2) Pre-processing of Imagery

Geospatial machine learning models depend on imagery to run inferences. Imagery usually requires some level of pre-processing before being fed into a machine learning model. The code required to pre-process the imagery isn't always provided alongside the model code and if it is, you will need to process your imagery before you run the model inferencing.

Solutions

1) Don't Package Imagery, Package Context

Training datasets should only contain the labels for the task and enough context to programmatically locate the matching imagery. Context should be provided in the form of a STAC catalog which links labels to imagery cataloged within other STAC catalogs.

2) MLRD Model Interfaces

Model code should have two interfaces: one which trains and finetunes the model weights, and another which runs inferences. The training and finetuning interface should take a MLRD training dataset catalog as an input, load the label data, load (locate, download, transform) the linked imagery, and train the model. The inferencing interface should take in a date-time (or date-time range) and geometry, load (locate, download, transform) the imagery required for inferencing from the model's sources, and returned the inferencing result.
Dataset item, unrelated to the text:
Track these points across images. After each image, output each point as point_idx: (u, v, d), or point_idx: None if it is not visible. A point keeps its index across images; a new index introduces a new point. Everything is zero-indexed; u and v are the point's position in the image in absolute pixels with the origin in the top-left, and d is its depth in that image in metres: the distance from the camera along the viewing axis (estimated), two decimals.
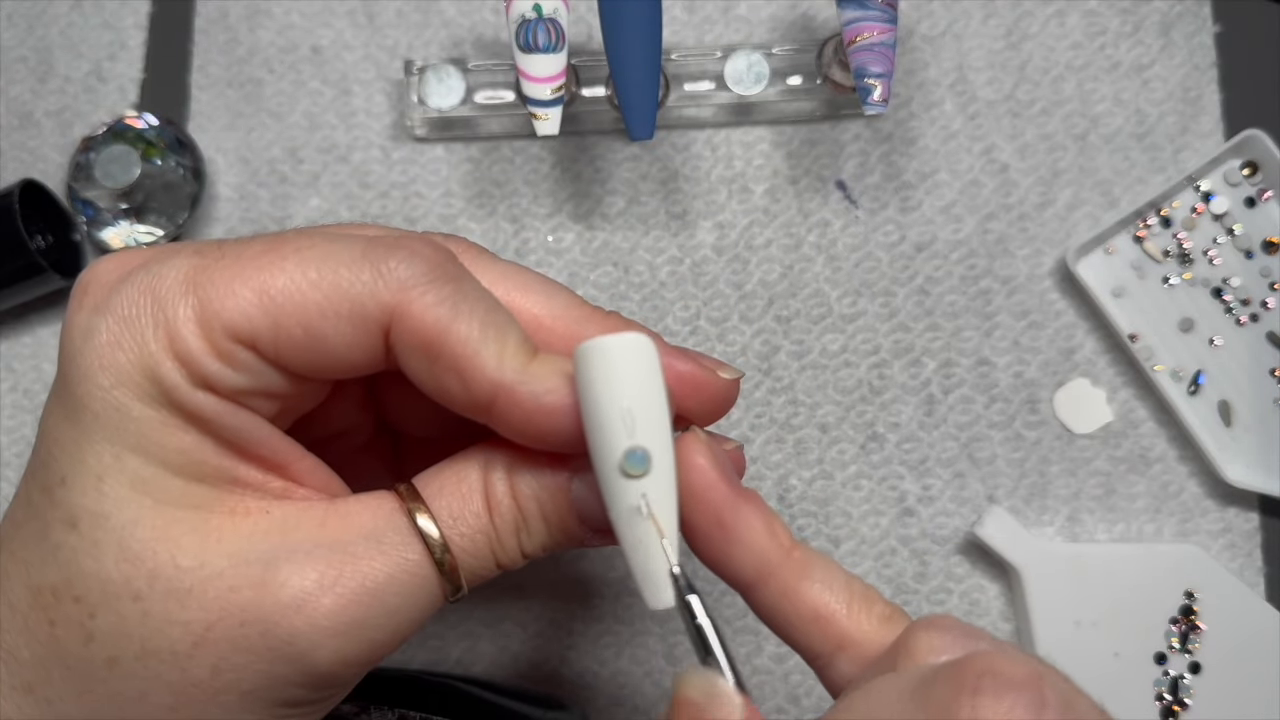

Envisioning an Ecosystem of Tools

Standardizing the format of geospatial machine learning training datasets and models enables the creation of a new ecosystem of tools similar to the ecosystem of tools created by the standardization of Spatio-Temporal metadata with STAC. The following are just a few examples of tools which could be created and interoperable if MLRD becomes adopted:

  • Labeling platform where a user selects an imagery source, let's say Sentinel-1, defines their area of interest and the dimensions of a single sample, and begins classifying samples. At the end of the classification a user exports a small and portable packaged MLRD training dataset.
  • Validation tool where a user can input a packaged MLRD training dataset and receive a response of whether the training dataset is valid or invalid according to the MLRD specification.
  • Python framework for providing the training/finetuning and inferencing interfaces for a model, allowing machine-learning engineers to focus only on the model itself.
  • Inferencing APIs for models where a user makes a POST request to an API endpoint with a date-time and geometry and receives the model inference as a result.